Figure 2. RMTg infusions of the M4 muscarinic receptor antagonist Tropicamide lead to the acquisition of conditioned place preference but do not increase locomotor activation.

A. Bilateral RMTg injection sites for mice used in Tropicamide CPP studies (n = 5; asterisk symbols) and for mice used in Tropicamide CPP studies involving concurrent systemic pharmacological blockade of dopamine signaling (n = 6; solid circles). B. RMTg Tropicamide infusions result in the acquisition of conditioned place preference (* p < 0.05 [single-sample t-test: Tropicamide chamber difference score vs. 0]). C. By contrast, in the same mice locomotor activity measured within RMTg Tropicamide infusion and RMTg vehicle infusion conditioning chambers did not differ. D. Systemic pretreatment with the broad-spectrum dopamine receptor antagonist flupenthixol (0.08 mg/kg, i.p., given 1 hr prior to RMTg Tropicamide infusion conditioning sessions) prevents the acquisition of CPP induced by RMTg Tropicamide infusions (n = 6).
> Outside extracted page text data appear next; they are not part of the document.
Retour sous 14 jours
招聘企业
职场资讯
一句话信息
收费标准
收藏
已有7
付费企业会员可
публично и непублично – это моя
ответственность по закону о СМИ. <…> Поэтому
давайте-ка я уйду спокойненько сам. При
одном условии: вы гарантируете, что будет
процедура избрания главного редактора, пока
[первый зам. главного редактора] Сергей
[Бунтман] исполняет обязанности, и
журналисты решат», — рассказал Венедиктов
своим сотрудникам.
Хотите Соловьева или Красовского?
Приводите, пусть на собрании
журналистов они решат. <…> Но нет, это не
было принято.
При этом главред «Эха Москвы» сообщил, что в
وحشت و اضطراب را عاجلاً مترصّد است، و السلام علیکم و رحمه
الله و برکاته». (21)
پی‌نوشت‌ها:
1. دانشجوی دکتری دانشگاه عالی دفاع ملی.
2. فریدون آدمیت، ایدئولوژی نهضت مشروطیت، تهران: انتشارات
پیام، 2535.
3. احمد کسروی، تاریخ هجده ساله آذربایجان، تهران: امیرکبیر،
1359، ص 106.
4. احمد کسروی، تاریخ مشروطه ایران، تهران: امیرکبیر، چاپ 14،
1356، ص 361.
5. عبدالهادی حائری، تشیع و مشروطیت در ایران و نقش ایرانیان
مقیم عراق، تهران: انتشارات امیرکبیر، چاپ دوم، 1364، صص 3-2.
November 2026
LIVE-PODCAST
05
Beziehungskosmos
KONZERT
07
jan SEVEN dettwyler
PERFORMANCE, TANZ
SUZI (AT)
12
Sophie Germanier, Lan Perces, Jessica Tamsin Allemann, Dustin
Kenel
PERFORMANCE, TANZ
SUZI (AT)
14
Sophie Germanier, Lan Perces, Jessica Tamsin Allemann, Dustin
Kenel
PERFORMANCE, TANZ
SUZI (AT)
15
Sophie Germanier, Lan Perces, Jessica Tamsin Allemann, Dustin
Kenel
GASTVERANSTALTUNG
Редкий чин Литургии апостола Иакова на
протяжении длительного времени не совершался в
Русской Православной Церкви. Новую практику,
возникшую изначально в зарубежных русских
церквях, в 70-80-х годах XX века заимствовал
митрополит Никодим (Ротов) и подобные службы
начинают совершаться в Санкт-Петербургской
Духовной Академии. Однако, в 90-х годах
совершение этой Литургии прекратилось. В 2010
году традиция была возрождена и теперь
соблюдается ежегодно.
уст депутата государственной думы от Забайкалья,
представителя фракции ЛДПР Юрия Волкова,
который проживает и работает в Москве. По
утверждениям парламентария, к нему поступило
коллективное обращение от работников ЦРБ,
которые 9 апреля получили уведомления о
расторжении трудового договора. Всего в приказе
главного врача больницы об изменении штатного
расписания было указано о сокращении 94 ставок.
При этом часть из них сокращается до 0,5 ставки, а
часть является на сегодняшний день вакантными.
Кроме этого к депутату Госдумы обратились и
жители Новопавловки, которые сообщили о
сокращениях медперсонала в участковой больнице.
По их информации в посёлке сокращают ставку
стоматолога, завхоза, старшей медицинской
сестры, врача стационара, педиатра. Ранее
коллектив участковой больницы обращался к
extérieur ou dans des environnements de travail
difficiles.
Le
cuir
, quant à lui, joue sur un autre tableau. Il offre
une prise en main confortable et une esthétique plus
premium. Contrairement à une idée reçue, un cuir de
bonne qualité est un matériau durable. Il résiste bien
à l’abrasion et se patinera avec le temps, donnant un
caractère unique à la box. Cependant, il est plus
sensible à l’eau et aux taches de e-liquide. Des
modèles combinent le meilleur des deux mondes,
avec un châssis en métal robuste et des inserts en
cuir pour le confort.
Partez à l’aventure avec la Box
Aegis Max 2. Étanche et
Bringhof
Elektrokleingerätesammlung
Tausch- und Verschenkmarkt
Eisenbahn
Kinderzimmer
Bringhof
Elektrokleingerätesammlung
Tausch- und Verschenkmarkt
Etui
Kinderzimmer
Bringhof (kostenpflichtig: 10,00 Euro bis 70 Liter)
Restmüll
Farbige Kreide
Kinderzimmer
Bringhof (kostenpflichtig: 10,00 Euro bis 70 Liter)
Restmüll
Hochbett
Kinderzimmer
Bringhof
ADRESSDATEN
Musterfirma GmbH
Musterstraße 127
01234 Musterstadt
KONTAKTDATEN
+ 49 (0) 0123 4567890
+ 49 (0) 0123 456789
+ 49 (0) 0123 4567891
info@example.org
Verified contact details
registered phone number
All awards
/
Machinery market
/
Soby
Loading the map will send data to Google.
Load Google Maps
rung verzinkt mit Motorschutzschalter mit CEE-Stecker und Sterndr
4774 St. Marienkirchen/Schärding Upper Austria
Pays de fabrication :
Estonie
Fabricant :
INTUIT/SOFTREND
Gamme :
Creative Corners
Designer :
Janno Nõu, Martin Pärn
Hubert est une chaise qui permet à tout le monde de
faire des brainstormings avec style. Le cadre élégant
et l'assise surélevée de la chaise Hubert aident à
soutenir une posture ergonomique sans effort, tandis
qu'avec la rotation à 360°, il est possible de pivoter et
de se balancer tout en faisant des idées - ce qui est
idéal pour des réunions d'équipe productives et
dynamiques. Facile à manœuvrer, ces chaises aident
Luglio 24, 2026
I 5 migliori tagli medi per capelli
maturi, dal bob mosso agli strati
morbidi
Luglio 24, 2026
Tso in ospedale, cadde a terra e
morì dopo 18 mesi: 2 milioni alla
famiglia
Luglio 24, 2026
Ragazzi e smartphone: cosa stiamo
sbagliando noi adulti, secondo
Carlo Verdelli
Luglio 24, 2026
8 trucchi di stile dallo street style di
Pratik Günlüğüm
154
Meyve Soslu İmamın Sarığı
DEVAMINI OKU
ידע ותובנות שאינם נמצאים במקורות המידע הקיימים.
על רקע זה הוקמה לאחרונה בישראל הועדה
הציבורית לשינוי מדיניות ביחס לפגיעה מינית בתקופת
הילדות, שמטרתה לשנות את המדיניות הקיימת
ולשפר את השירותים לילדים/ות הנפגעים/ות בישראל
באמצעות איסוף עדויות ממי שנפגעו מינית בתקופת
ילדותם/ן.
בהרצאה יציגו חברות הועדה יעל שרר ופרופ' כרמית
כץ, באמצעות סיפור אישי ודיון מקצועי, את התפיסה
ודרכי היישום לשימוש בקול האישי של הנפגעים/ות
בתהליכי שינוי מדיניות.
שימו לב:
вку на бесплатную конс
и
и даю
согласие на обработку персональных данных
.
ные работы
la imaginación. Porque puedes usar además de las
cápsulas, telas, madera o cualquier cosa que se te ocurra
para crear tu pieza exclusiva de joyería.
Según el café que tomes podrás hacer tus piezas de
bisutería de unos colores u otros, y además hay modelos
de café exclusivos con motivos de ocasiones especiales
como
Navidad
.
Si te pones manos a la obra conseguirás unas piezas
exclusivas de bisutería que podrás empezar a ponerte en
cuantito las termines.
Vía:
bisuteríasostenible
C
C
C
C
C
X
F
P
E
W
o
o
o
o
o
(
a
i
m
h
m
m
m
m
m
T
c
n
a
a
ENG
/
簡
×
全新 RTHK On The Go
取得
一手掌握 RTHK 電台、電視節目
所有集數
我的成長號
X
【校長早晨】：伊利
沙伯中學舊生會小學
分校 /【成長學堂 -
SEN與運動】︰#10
E. By contrast, in the same mice locomotor activity measured within the RMTg Tropicamide infusion conditioning chamber following flupenthixol pre-treatment was significantly greater than locomotor activity measured within the RMTg vehicle infusions conditioning chamber following saline pre-treatment (** p < 0.01 [flupenthixol/Tropicamide vs. saline/vehicle chamber]). F. The dose of systemic flupenthixol used has no motivational effects on its own. Neither conditioned place preference nor conditioned place aversion are observed in mice (n = 7). G. Locomotor activity measured within the flupenthixol and saline conditioning chamber does not differ. All error bars represent ±SEM.